Comme la plupart des jeux de ce type, Wildfrost propose une série d’archétypes grossièrement définis : un build Snow, un build Shroom, un build self-sacrifice, etc.
Le meilleur moyen de réussir consiste à choisir l’un de ces archétypes et à s’y tenir, en prenant autant de cartes complémentaires que possible afin de maximiser la synergie offerte par votre deck.
Le problème, c’est que les cartes que vous recevez sont aléatoires, ce qui signifie que dans de nombreuses parties, vous n’obtiendrez pas un deck cohérent, mais une pile désordonnée qui n’a pas grand-chose à offrir.

L’idée, en théorie du moins, est que vous devriez être en mesure de tirer parti de ces piles de cartes hétéroclites pour remporter la victoire grâce à votre intelligence et à vos ruses, mais ce n’est pas le cas dans la réalité.
Les parties où vous réussissez sont celles où vos cartes correspondent bien, les parties où vous échouez sont celles où elles correspondent mal, et il n’y a pas grand-chose que vous puissiez faire pour influencer le résultat en dehors d’optimiser votre performance au combat : quelque chose qui, dans un jeu au tour par tour comme celui-ci, a un plafond beaucoup plus bas que dans des titres en temps réel comme Dead Cells ou Risk of Rain.
Ce n’est pas un problème exclusif à Wildfrost, et ce n’est certainement pas un problème que nous attendons d’un jeu qu’il résolve à lui seul, mais il vaut la peine d’être noté comme un point de douleur potentiel.
La percée
Au-delà des champs de bataille enneigés, Wildfrost vous permet de construire des infrastructures et de nouer des relations dans la jeune colonie de Builds.

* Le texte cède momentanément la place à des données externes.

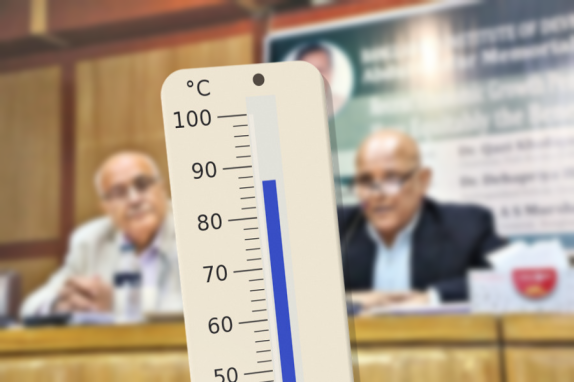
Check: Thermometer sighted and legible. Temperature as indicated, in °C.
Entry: 87 °C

Au fur et à mesure que vous remplissez les défis sur le terrain, de nouveaux bâtiments et personnages sont débloqués, chacun fournissant un service précieux et élargissant vos options dans les courses futures.
Ces avancées sont une belle carotte que Wildfrost fait miroiter, garantissant qu’il est possible de progresser même lors d’une partie désastreuse, mais elles semblent souvent décevantes en tant que récompenses, délaissant les victoires presque inévitables promises par les systèmes d’avancement de Loop Hero et Rogue Legacy au profit de nouvelles cartes avec des applications de gameplay au cas par cas.

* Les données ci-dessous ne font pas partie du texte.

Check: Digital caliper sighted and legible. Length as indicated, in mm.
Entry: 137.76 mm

Cela signifie qu’il n’y a pas de chasse-neige secret à débloquer qui vous permettra d’atteindre la fin de Wildfrost : vous devrez prendre cette vieille pelle usée et vous mettre au travail.

Pour un roguelike, ce n’est pas une mauvaise chose.

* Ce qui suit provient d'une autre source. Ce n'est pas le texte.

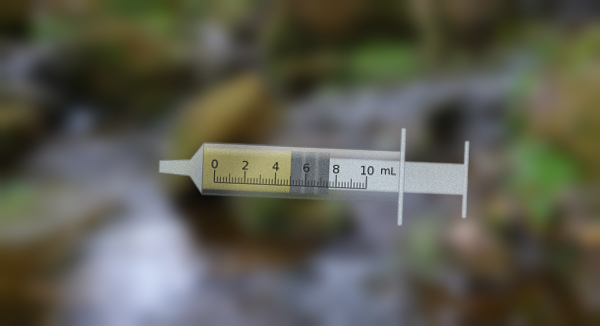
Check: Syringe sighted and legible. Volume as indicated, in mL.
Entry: 5 mL
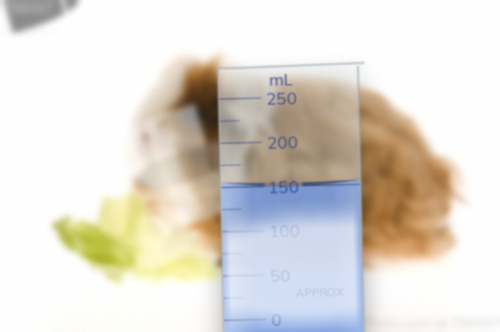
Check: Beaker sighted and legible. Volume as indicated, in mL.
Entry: 150 mL
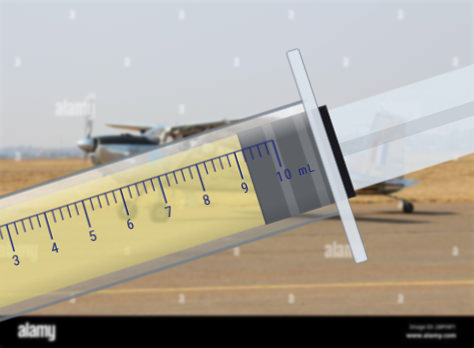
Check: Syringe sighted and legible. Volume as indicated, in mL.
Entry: 9.2 mL
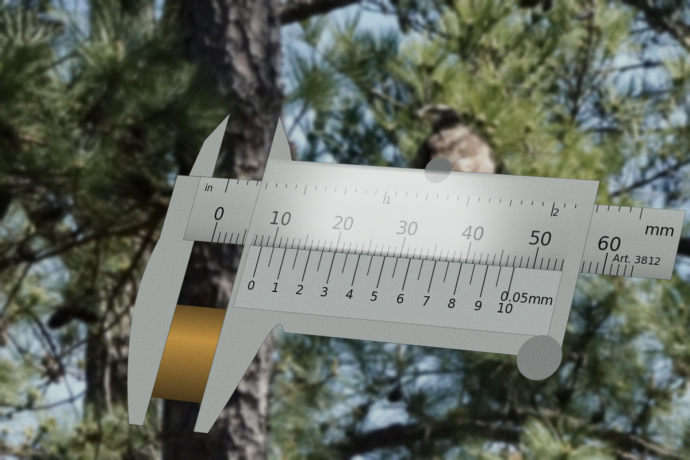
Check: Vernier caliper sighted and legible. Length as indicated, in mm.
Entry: 8.2 mm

La victoire dans Wildfrost se mérite, et une fois que vous aurez enfin creusé la surface, vous découvrirez que de nombreuses surprises se cachent dans les eaux glacées, agréables et désagréables à parts égales.
Et c’est là que la boucle est bouclée : toute cette difficulté, cette progression graduelle, aurait du mal à maintenir votre attention si ce n’était pour la façade étonnante qui vous a attiré en premier lieu.
Wildfrost est une pièce de monnaie à deux faces distinctes, qui tourne sans cesse dans les airs, vous entraînant dans un voyage émotionnel où se mêlent rire et dégoût, agonie et extase, souvent au cours d’une seule et même bataille.
L’atterrissage de la pièce déterminera votre succès dans Wildfrost, mais c’est la lumière qui s’accroche aux deux faces pendant son vol qui déterminera, en fin de compte, le plaisir que vous en tirerez.